Jeremy and Trey have made difficult choices in their lives, and both harbor regrets. Sometimes choices made in order to survive come back later to haunt and torment. Will Trey ever be able to forgive Jeremy for the things he’s done in prison? Will Jeremy even be able to forgive himself? And will Trey be able to cope with yet another devastating loss, one he well could have prevented?
The arrival of a television news crew drew the attention of several curious inmates who gathered at the far side of the yard along the fence. Such visits weren’t all that rare, though, and Jeremy assumed the local TV stations were probably filming the arrival of another high-profile convict. When he heard murmurings that this particular camera crew hadn’t arrived from Podunkville, but that they were with a national cable news channel, his ears perked up a bit.
“What’s going on?” He sidled up to Wes, his cellmate, who stood by the fence gazing across the double row of fences into the drive. A parade of vans, some bearing satellite dishes, pulled in, one after the other.
“Haven’t you heard?” One of the other inmates, standing on the other side of Wes, sounded shocked they could be so out of the loop. “Getting an important visitor this week. But he ain’t even supposed to be here till Friday.”
Jeremy had heard nothing about it. He rarely watched TV, not even in his own cell, and when he did, it was never the news. “Who is it?” He leaned forward to look past Wes.
“The president. Duh.”
“The president?” Wes laughed. “You mean, like, of the United States?”
“Yeah. Remember how he promised criminal justice reform?”
Jeremy didn’t remember. He had no idea what the dude was talking about.
“Well, he’s finally getting around to it. Or that’s what he wants everyone to think, anyway. Probably his visit is more of a photo op. This is the first time in history a sitting president has actually visited a prison.”
“Wow. I wonder why he picked this prison, of all places.” Although the Pit boasted they were the largest multi-level prison in the state, housing sometimes as many as thirty-five hundred inmates, Jeremy suspected there were far more interesting correctional facilities the president could have chosen.
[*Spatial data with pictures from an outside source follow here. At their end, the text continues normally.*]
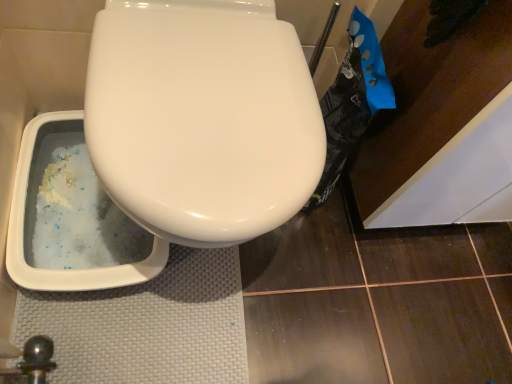
What do you see at coordinates (202, 118) in the screenshot? I see `white glossy bidet at center` at bounding box center [202, 118].

At what (x,y) coordinates should I click in order to perform the action: click on white glossy bidet at center. Please return your answer as a coordinate pair (x, y). This screenshot has width=512, height=384. Looking at the image, I should click on (202, 118).

At what (x,y) coordinates should I click in order to perform the action: click on white glossy bidet at center. Please return your answer as a coordinate pair (x, y). The width and height of the screenshot is (512, 384). Looking at the image, I should click on (202, 118).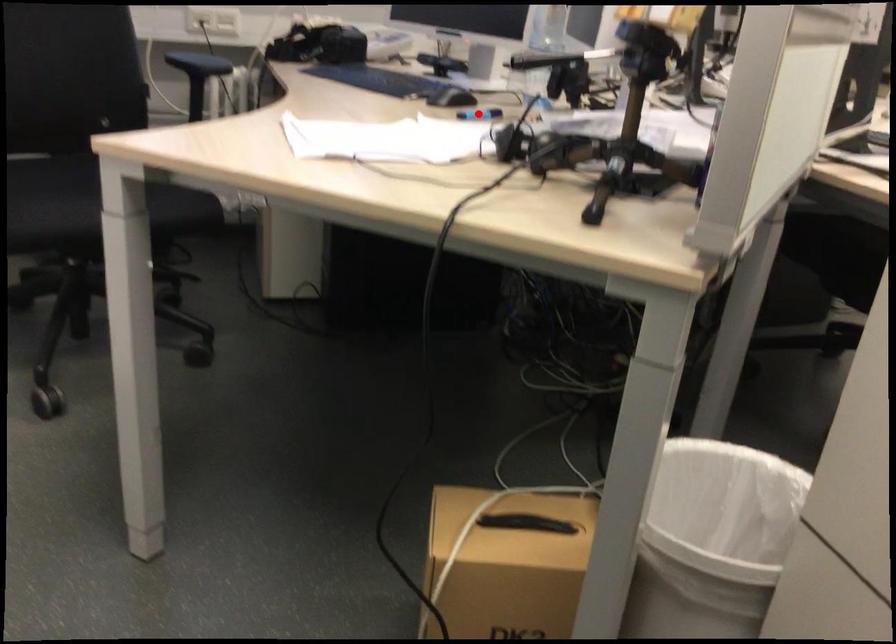
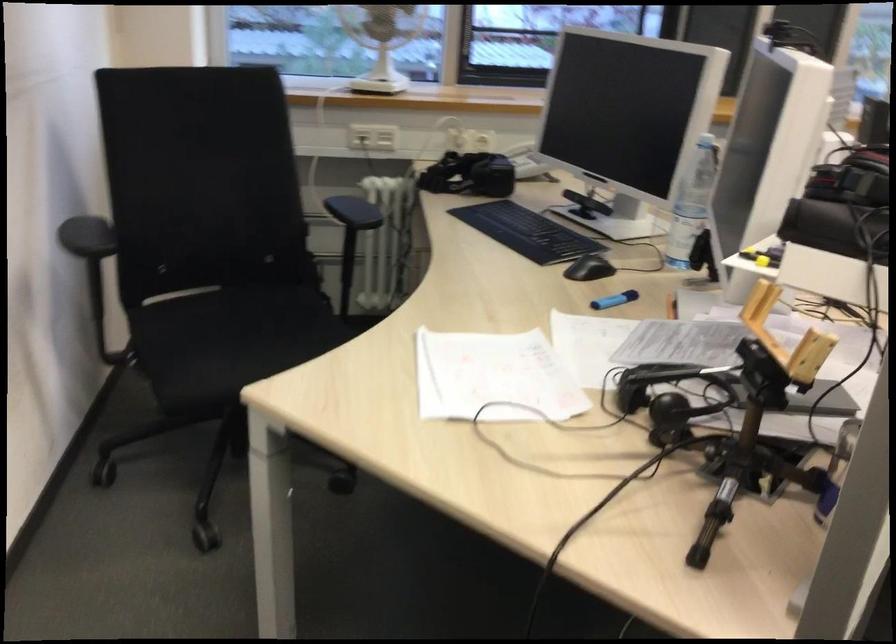
The point at the highlighted location is marked in the first image. Where is the corresponding point in the second image?

(615, 299)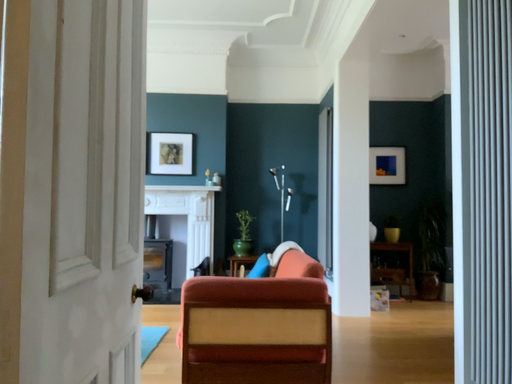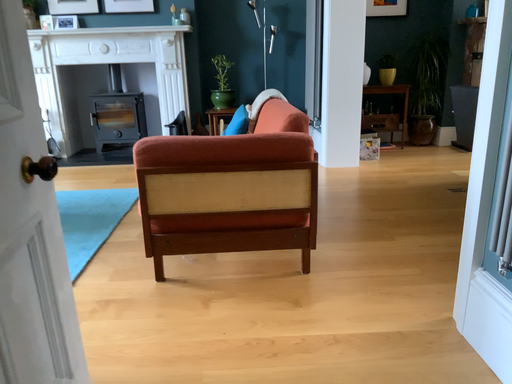
Question: How did the camera likely rotate when shooting the video?

Choices:
 (A) rotated upward
 (B) rotated downward

Answer: (B)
“Politics.” Their new friend spoke with an air of confidence, as if he possessed the answers to all of life’s perplexing dilemmas. Yeah, right. That’s why he was in here, caged like an animal. “Percentage-wise, the Pit has the most minority inmates. He’s trying to push a reform bill that’ll address the disproportionately affected minority communities.” The thirty-something, balding white dude raised his hands to make air quotes when he said the words disproportionately affected. “I’ve got a newsflash for him, though. If the Blacks and Mexicans didn’t commit a disproportionate number of crimes, they wouldn’t be disproportionately incarcerated.”
Jeremy shrugged. “Unless they’re being unfairly sentenced. I mean, there are actually still more white people in the country than all the minorities combined. But look around.” Jeremy nodded toward the general population gathered in the yard behind them. “In here, there are a lot more of them than us.”
“You’re one of those dumbfuck liberals, aren’t you?”
Wes immediately used his arm to push Jeremy behind him, shielding him with own body. “You’re the only one around here who’s allowed an opinion, I take it.”
“And who are you? His bodyguard? Or his faggot butt buddy?”
When Jeremy looked down to see Wes’s clenched fist, he grabbed hold of his forearm with both hands, tugging in order to drag him backward. “Wes, no. Not worth it!”
“You better watch your fucking mouth.”
“Or what? Gonna have your boyfriend here beat me with his purse?”
That was when Jeremy released Wes’s arm and stepped back. The haymaker landed on the side of Mr. Know It All’s jaw with such force it echoed like a shotgun blast. Immediately an outburst of gasps and shouts erupted as inmates from all around the yard charged toward the scene. Wes nailed him a second time in the nose with a wicked left jab, then again with another right. Flailing his arms in a ridiculous, futile manner, Know It All stumbled backward and fell to the ground. Raising both hands to cover his bloodied nose, he cried out, shouting something unintelligible.
“No, wiseass. I wouldn’t want my boyfriend damaging his purse with your ugly fucking face!”
By the time a CO arrived, Wiseass had managed to rise to his feet with the assistance of a couple spectators. When the guard pushed his way through the crowd, ordering the inmates to back off, the skirmish was over.
“I must have tripped,” the bloody-faced inmate lied.
Of course, not one of the two dozen or so other witnesses had seen a damn thing, especially not Wes or Jeremy. The sight of Wes’s scraped bloody knuckles didn’t seem to faze the officer, either. “What did he do, trip and fall into your fist with his face?”
“Something like that.” Wes smirked.
“Hate to have to toss you into the hole for fighting.”
“I’d hate that, too, officer. We’re all friends here.”
You didn’t rat on anyone in prison, not even your worst enemy, not even the guy who just beat your face in. What you did, instead, was get even, if you could. Wes obviously wasn’t worried about this mouthy dildo exacting revenge. As well connected as Wes was, he could easily have the dude taken care of. The bloody nose and humiliation would probably suffice.